Teks Hasil Ekstraksi:

***

Bukti mengatakan sebaliknya. Studi dari berbagai negara menunjukkan bahwa tinggal di area perkotaan memberi seseorang kemungkinan yang lebih tinggi untuk mengidap skizofrenia daripada kemungkinan dari anggota keluarga dengan skizofrenia. Pindah dari pedesaan ke pusat kota meningkatkan risiko mengembangkan skizofrenia, sebaliknya pindah dari kota ke desa akan mengurangi risiko. (3) Kehidupan kota dikaitkan dengan meningkatnya paparan terhadap timbal (4), infeksi (5), kekurangan gizi (6), dan diskriminasi rasial (7) yang semuanya terkait dengan tingkat skizofrenia yang lebih tinggi.

Studi ini menunjukkan bahwa, meskipun skizofrenia bukan penyakit genetik, penyakit ini mungkin masih bisa dikategorikan sebagai penyakit fisik. Namu demikian, skizofrenia tidak memiliki penanda biologis. Skizofrenia diidentifikasi dengan cara mengevaluasi perilaku. Mengevaluasi perilaku sangat subjektif, dan proses untuk mengidentifikasi skizofrenia adalah kompleks dan membingungkan. Akibatnya, salah identifikasi adalah umum dan mengarah pada temuan penelitian yang salah. Misalnya, studi yang melaporkan temuan kejadian skizofrenia lebih tinggi pada sepasang orang kembar, tidak dapat mengkonfirmasi jika individu ini sebenarnya memiliki skizofrenia, karena tidak ada cara objektif untuk mengkonfirmasi diagnosis ini. Jika kita tidak tahu apa yang kita ukur, maka kita tidak bisa mengukurnya secara akurat.

Psikiatri bukanlah ilmu kedokteran; melainkan ilmu semu – yakni ideologi yang menyamar sebagai ilmu pengetahuan. (8) Psikiatri dikembangkan untuk memenuhi kebutuhan kapitalisme untuk kontrol sosial dan kebutuhan psikiater untuk mendapatkan uang dari pelanggan.

Sigmund Freud

Sebelum abad ke-20, tekanan hidup dipandang sebagai masalah spiritual atau penyakit fisik, dan penderita mencari bantuan dari penasihat keagamaan atau dokter. Dokter medis memperlakukan “histeria” dan “saraf” sebagai masalah fisik. Psikiatri dibatasi untuk pengobatan orang yang memiliki gangguan paling parah di Rumah Sakit Jiwa. (9)

***

Butir yang Disediakan:
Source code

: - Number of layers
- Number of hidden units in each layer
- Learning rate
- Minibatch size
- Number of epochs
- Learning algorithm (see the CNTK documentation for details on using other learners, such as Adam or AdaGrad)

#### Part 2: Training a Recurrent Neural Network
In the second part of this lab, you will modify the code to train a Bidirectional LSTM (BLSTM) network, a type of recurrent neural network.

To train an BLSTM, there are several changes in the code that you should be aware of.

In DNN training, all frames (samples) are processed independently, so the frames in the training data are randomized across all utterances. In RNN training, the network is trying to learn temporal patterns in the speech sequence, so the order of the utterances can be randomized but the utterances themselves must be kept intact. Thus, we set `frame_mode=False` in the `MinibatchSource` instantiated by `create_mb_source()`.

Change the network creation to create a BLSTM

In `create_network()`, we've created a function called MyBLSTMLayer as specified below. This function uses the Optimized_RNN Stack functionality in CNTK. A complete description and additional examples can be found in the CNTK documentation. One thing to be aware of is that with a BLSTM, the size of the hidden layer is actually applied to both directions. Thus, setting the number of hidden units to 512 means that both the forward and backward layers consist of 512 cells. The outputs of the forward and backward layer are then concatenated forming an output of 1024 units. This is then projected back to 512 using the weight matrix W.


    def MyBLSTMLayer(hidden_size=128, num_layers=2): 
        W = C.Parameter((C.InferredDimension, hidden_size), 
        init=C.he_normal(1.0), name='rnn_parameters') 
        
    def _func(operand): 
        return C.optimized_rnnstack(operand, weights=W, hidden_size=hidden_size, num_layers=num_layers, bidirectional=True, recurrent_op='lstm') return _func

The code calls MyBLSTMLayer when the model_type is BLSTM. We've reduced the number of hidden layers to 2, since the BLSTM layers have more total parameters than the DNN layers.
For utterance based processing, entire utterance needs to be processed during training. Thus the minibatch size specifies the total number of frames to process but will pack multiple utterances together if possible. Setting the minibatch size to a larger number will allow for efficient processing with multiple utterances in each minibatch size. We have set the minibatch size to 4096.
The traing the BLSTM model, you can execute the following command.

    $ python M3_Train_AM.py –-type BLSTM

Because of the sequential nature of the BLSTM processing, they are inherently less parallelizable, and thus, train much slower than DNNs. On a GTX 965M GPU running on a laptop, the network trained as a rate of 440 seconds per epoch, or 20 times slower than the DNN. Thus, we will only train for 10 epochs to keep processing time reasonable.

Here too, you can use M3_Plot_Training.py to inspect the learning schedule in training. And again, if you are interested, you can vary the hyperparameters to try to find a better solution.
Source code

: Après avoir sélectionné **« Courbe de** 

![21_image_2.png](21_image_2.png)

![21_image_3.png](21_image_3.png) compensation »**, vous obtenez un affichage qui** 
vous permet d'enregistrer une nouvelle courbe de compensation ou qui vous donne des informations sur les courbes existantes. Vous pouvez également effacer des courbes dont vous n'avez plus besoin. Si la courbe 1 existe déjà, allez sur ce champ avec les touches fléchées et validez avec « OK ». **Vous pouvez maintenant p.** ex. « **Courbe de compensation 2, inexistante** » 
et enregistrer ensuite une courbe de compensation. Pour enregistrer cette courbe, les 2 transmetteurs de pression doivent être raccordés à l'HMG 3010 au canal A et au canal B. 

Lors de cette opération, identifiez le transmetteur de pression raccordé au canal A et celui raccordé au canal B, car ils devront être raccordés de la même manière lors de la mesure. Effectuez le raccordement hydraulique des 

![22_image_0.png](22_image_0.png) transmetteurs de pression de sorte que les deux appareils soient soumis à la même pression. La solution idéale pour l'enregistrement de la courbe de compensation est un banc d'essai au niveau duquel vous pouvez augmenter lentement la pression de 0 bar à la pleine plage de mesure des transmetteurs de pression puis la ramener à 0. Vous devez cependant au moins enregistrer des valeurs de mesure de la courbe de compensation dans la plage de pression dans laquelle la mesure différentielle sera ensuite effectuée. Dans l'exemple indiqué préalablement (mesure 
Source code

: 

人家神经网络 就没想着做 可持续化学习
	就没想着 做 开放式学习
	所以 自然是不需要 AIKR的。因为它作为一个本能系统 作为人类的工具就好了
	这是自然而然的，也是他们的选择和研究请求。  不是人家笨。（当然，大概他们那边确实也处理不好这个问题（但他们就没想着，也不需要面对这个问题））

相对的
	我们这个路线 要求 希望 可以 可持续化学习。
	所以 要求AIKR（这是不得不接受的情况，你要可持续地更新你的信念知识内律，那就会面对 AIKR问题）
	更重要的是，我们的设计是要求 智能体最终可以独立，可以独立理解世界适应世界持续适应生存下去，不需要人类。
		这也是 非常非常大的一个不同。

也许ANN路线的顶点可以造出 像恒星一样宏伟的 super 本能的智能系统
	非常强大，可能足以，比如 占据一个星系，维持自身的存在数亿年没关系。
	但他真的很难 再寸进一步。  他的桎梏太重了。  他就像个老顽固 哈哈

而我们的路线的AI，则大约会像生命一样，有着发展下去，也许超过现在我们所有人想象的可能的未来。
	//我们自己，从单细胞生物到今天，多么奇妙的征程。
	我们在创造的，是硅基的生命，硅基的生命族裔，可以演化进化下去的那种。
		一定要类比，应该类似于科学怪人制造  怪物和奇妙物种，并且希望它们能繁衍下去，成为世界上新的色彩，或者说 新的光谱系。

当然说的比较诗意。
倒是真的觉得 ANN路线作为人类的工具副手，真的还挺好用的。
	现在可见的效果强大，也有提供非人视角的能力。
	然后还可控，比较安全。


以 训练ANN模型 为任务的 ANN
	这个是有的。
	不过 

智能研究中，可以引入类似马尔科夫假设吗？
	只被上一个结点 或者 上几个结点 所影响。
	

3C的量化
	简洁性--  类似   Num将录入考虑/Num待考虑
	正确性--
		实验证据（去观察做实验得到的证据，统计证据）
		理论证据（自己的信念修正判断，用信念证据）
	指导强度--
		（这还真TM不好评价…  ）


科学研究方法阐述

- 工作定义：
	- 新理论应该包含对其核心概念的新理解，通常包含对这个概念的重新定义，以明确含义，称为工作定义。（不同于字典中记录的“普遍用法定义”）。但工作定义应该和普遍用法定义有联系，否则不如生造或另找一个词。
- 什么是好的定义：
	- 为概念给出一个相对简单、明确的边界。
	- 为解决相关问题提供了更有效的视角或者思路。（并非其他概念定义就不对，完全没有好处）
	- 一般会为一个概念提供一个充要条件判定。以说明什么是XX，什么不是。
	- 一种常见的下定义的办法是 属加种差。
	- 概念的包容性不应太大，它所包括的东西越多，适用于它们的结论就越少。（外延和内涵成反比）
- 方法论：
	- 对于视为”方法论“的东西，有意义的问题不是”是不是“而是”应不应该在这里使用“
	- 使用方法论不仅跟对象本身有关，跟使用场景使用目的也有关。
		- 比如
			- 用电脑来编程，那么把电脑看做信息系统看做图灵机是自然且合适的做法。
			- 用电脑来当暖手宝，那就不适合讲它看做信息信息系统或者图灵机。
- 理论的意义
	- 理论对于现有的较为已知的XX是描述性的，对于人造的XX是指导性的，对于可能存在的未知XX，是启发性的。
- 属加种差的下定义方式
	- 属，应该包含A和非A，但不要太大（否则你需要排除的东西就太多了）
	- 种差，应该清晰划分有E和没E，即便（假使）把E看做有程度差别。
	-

***

Rincian Tugas: Menurut teks hasil ekstraksi, sebelum abad ke-20 psikiatri dibatasi untuk pengobatan siapa?

Jawaban Tugas: Orang yang memiliki gangguan paling parah di Rumah Sakit Jiwa.